BEN ROBINSON DRAWBRIDGE: Was that really the objective of your mission was to have a look inside?
NM: Look, it was. I applied for my Papua New Guinea visa before the Good Friday attack on the Lombrum centre and it was always my intention to try and get in and have a look at the camp and see for myself the conditions in the camp and hear the stories of the refugees and people seeking asylum and understand the suffering they're going through.
BRD: From the detainees that you've spoken to, what was the impression that you got of the suffering they endure?
NM: There's been a consistent theme in what the detainees have told me that they are having their hope gradually extinguished and many of them have said to me that they don't even want to be hopeful anymore because every time they become hopeful about something they get disappointed. So that's been a consistent theme, but I've been inspired by the dignity and the bravery and strength of a lot of these people and I'm even more determined to be a stronger voice for them when I get back to Australia.
BRD: Do you think that the Australian immigration department or in fact its minister may have resisted your attempt to enter?
NM: Well it wouldn't surprise me at all if Peter Dutton's fingerprints were on this one. It's supposed to be an open camp, the Australian government describe it as an open camp. But it seems as if as soon as a senator, who by the way is one of the people who votes to appropriate the funding that the Australian government uses to run this camp, arrives on the ground, the camp suddenly becomes closed to me. So I'm pretty disappointed at being prevented from entering the camp but I'm less disappointed for me and more disappointed for a lot of the guys in the camp who don't want to come out and I won't be able to see them on this trip. But I do have a multiple entry visa over the next 12 months to Papua New Guinea. The reason given to me by the Papua New Guinea immigration department is due to the sensitivity surrounding the ongoing investigation into the Good Friday attack. I will come back, if that is genuinely the reason, and once those investigations are complete I'm hopeful that I'll be able to access the camp next time I come back.
BRD: But it was only last week that your own senate called for the immigration department's secrecy around the centre to cease.
NM: That's true and in fact I was on the legal and constitutional affairs committee that conducted that inquiry and wrote that report, so I'm well aware of many of the challenges in the camp. I'm also well aware of, now that I've spoken to a number of detainees, the lead up to the Good Friday attack. I've spoken to Inspector Yapu, who's the senior local police officer on the ground here, and he's standing by the comments he's made publicly that in fact that attack escalated out of a dispute over a football field. And that Peter Dutton's reason that he's given publicly, which I believe is a lie, which is that it flared out of a young boy being led up into the centre.
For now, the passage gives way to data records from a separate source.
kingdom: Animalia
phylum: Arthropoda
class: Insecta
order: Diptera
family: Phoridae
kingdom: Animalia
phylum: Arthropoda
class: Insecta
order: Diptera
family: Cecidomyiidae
Inspector Yapu has confirmed to me that that event did not lead to any complaint to the PNG police and he's not currently investigating and he regards it as a completely separate matter.
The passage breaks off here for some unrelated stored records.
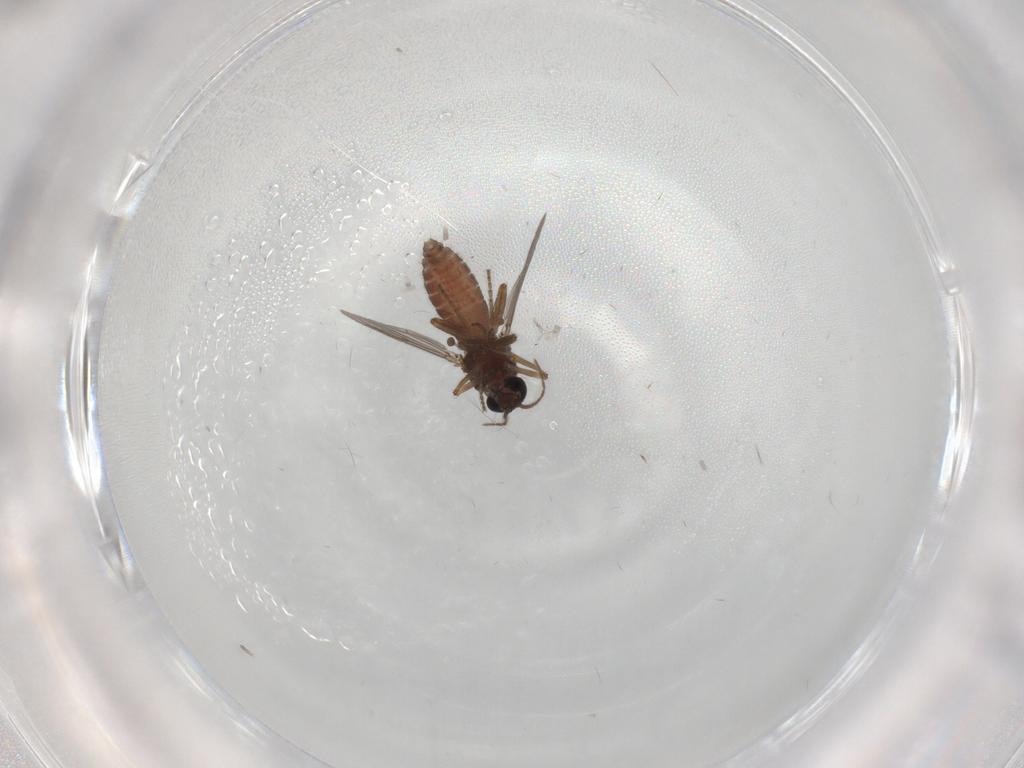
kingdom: Animalia
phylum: Arthropoda
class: Insecta
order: Diptera
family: Ceratopogonidae
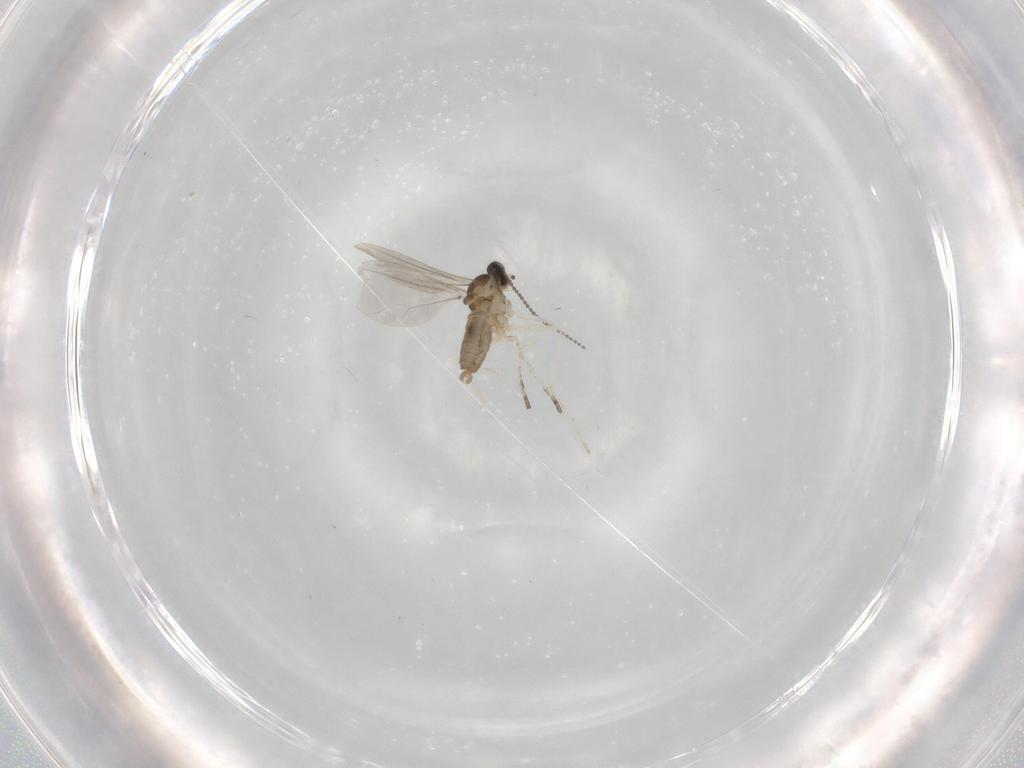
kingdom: Animalia
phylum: Arthropoda
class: Insecta
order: Diptera
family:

BRD: I think the minister has since tried to qualify his comment by suggesting the incident with the small boy led to an escalation of tensions but perhaps not the Good Friday incident itself.
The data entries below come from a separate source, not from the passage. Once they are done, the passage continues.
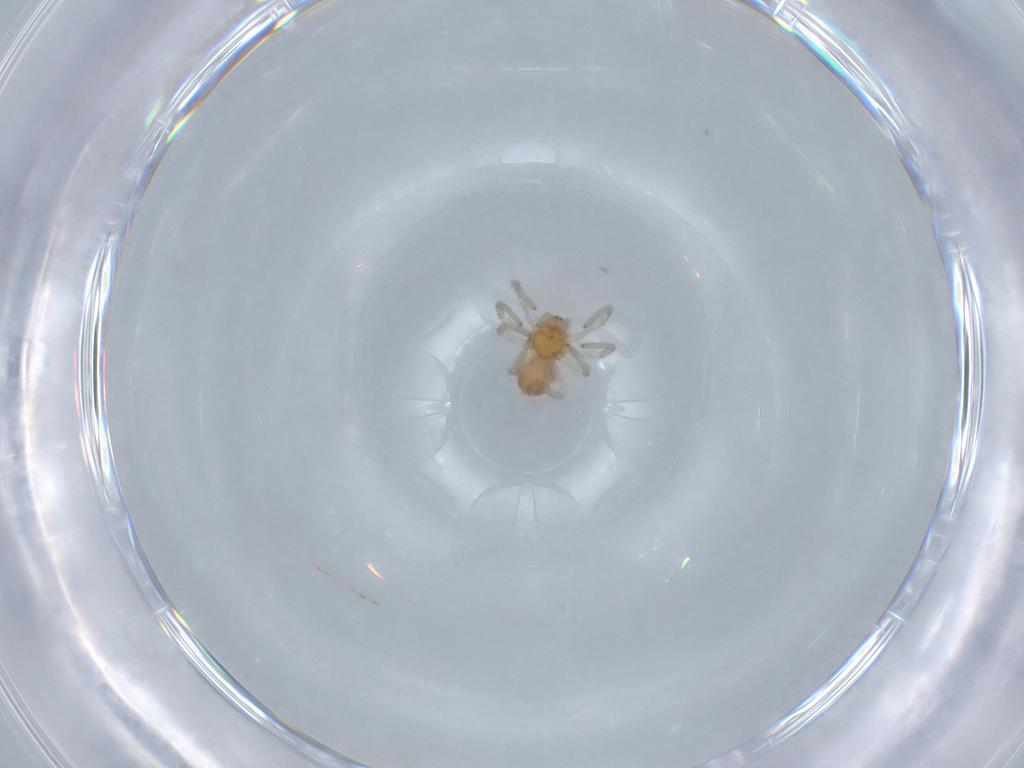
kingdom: Animalia
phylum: Arthropoda
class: Arachnida
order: Araneae
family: Dictynidae
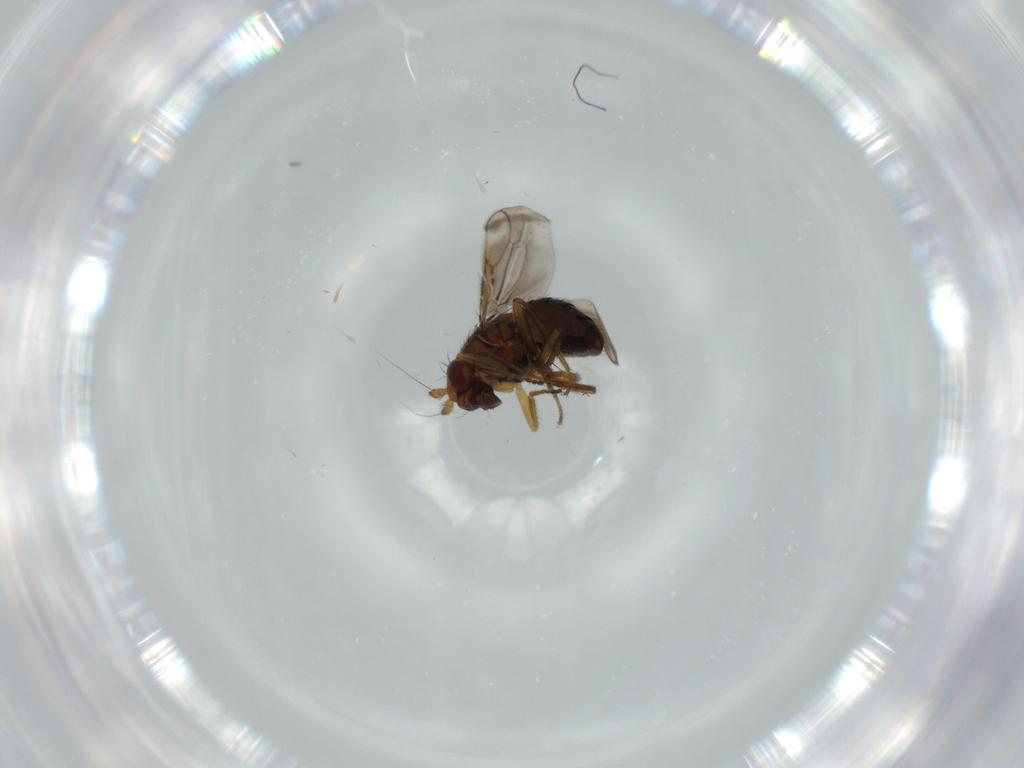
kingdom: Animalia
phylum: Arthropoda
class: Insecta
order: Diptera
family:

NM: What Peter Dutton was doing was dog whistle politicking and once again trying to demonize detainees, demonize refugees and demonize people seeking asylum in the eyes of the Australian people. It was a despicable thing for him to do and remember the Liberal Party in Australia has plenty of exposed form lying about refugees and people seeking asylum. Exhibit A: the children overboard affair from a number of years ago. It wouldn't surprise me that Peter Dutton is trying to crab-walk away from his statement. He stands condemned for doing everything he can to engage in dog whistle politics and demonizing the men, who Australia has incarcerated for so many years on Manus Island, in the eyes of the Australian community.